- Short problem
Print each of the following rows again without changing a single character.

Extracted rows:
* Start *
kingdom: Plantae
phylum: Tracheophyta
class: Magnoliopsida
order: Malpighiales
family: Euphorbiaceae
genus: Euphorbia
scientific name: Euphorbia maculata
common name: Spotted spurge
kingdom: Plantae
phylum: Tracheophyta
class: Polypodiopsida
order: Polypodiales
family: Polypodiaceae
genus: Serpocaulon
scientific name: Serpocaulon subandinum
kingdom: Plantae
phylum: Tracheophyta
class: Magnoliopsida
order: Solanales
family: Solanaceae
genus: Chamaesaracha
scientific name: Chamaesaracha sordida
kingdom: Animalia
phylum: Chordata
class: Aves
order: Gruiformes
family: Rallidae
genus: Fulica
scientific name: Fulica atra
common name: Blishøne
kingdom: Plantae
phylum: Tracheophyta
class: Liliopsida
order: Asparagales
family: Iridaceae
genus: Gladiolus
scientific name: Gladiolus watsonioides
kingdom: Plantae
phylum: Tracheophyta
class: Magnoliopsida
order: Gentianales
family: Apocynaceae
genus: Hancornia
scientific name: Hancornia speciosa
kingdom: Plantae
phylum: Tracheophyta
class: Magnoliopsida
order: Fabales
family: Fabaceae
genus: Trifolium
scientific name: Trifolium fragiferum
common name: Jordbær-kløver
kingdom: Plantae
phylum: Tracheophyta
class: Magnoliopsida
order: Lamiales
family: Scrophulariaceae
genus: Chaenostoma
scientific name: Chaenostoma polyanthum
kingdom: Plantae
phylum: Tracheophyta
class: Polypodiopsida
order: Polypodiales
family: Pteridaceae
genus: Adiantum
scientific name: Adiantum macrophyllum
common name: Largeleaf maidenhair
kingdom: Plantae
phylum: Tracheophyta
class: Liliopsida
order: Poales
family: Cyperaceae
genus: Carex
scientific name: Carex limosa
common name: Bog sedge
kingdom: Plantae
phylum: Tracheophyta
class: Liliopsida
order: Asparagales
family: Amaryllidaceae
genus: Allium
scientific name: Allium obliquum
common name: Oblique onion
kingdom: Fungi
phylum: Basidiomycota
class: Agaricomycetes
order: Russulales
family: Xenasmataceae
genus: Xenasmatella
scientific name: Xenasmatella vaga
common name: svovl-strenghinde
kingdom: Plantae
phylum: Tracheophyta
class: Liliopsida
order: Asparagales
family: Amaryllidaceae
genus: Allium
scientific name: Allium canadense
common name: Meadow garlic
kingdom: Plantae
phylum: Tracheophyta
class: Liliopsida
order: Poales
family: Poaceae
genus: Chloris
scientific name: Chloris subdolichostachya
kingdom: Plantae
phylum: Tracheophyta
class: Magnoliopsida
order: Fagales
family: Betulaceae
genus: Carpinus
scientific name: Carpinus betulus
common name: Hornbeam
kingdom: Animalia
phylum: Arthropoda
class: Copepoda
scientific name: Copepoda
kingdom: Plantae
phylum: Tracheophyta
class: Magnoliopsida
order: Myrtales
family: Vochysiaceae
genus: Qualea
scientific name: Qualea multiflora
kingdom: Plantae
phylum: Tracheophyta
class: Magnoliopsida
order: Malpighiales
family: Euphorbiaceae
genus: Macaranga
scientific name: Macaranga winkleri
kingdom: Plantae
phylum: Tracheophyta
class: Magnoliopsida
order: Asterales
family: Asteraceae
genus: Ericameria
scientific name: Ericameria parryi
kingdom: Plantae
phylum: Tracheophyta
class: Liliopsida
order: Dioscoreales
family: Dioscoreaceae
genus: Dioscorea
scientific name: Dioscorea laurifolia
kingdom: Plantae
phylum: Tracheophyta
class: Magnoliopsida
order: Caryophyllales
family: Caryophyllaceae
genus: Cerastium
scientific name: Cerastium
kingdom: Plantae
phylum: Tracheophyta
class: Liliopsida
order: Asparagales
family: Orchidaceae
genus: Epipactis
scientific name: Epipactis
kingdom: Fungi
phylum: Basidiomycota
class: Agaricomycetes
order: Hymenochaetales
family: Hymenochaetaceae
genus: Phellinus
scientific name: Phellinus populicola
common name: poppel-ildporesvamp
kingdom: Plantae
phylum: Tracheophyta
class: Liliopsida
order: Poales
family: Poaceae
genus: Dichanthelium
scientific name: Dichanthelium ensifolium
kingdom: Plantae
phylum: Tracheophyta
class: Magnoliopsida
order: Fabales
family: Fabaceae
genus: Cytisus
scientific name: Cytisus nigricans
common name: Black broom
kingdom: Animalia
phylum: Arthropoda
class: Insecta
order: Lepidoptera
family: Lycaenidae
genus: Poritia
* End *
- Output
kingdom: Plantae
phylum: Tracheophyta
class: Magnoliopsida
order: Malpighiales
family: Euphorbiaceae
genus: Euphorbia
scientific name: Euphorbia maculata
common name: Spotted spurge
kingdom: Plantae
phylum: Tracheophyta
class: Polypodiopsida
order: Polypodiales
family: Polypodiaceae
genus: Serpocaulon
scientific name: Serpocaulon subandinum
kingdom: Plantae
phylum: Tracheophyta
class: Magnoliopsida
order: Solanales
family: Solanaceae
genus: Chamaesaracha
scientific name: Chamaesaracha sordida
kingdom: Animalia
phylum: Chordata
class: Aves
order: Gruiformes
family: Rallidae
genus: Fulica
scientific name: Fulica atra
common name: Blishøne
kingdom: Plantae
phylum: Tracheophyta
class: Liliopsida
order: Asparagales
family: Iridaceae
genus: Gladiolus
scientific name: Gladiolus watsonioides
kingdom: Plantae
phylum: Tracheophyta
class: Magnoliopsida
order: Gentianales
family: Apocynaceae
genus: Hancornia
scientific name: Hancornia speciosa
kingdom: Plantae
phylum: Tracheophyta
class: Magnoliopsida
order: Fabales
family: Fabaceae
genus: Trifolium
scientific name: Trifolium fragiferum
common name: Jordbær-kløver
kingdom: Plantae
phylum: Tracheophyta
class: Magnoliopsida
order: Lamiales
family: Scrophulariaceae
genus: Chaenostoma
scientific name: Chaenostoma polyanthum
kingdom: Plantae
phylum: Tracheophyta
class: Polypodiopsida
order: Polypodiales
family: Pteridaceae
genus: Adiantum
scientific name: Adiantum macrophyllum
common name: Largeleaf maidenhair
kingdom: Plantae
phylum: Tracheophyta
class: Liliopsida
order: Poales
family: Cyperaceae
genus: Carex
scientific name: Carex limosa
common name: Bog sedge
kingdom: Plantae
phylum: Tracheophyta
class: Liliopsida
order: Asparagales
family: Amaryllidaceae
genus: Allium
scientific name: Allium obliquum
common name: Oblique onion
kingdom: Fungi
phylum: Basidiomycota
class: Agaricomycetes
order: Russulales
family: Xenasmataceae
genus: Xenasmatella
scientific name: Xenasmatella vaga
common name: svovl-strenghinde
kingdom: Plantae
phylum: Tracheophyta
class: Liliopsida
order: Asparagales
family: Amaryllidaceae
genus: Allium
scientific name: Allium canadense
common name: Meadow garlic
kingdom: Plantae
phylum: Tracheophyta
class: Liliopsida
order: Poales
family: Poaceae
genus: Chloris
scientific name: Chloris subdolichostachya
kingdom: Plantae
phylum: Tracheophyta
class: Magnoliopsida
order: Fagales
family: Betulaceae
genus: Carpinus
scientific name: Carpinus betulus
common name: Hornbeam
kingdom: Animalia
phylum: Arthropoda
class: Copepoda
scientific name: Copepoda
kingdom: Plantae
phylum: Tracheophyta
class: Magnoliopsida
order: Myrtales
family: Vochysiaceae
genus: Qualea
scientific name: Qualea multiflora
kingdom: Plantae
phylum: Tracheophyta
class: Magnoliopsida
order: Malpighiales
family: Euphorbiaceae
genus: Macaranga
scientific name: Macaranga winkleri
kingdom: Plantae
phylum: Tracheophyta
class: Magnoliopsida
order: Asterales
family: Asteraceae
genus: Ericameria
scientific name: Ericameria parryi
kingdom: Plantae
phylum: Tracheophyta
class: Liliopsida
order: Dioscoreales
family: Dioscoreaceae
genus: Dioscorea
scientific name: Dioscorea laurifolia
kingdom: Plantae
phylum: Tracheophyta
class: Magnoliopsida
order: Caryophyllales
family: Caryophyllaceae
genus: Cerastium
scientific name: Cerastium
kingdom: Plantae
phylum: Tracheophyta
class: Liliopsida
order: Asparagales
family: Orchidaceae
genus: Epipactis
scientific name: Epipactis
kingdom: Fungi
phylum: Basidiomycota
class: Agaricomycetes
order: Hymenochaetales
family: Hymenochaetaceae
genus: Phellinus
scientific name: Phellinus populicola
common name: poppel-ildporesvamp
kingdom: Plantae
phylum: Tracheophyta
class: Liliopsida
order: Poales
family: Poaceae
genus: Dichanthelium
scientific name: Dichanthelium ensifolium
kingdom: Plantae
phylum: Tracheophyta
class: Magnoliopsida
order: Fabales
family: Fabaceae
genus: Cytisus
scientific name: Cytisus nigricans
common name: Black broom
kingdom: Animalia
phylum: Arthropoda
class: Insecta
order: Lepidoptera
family: Lycaenidae
genus: Poritia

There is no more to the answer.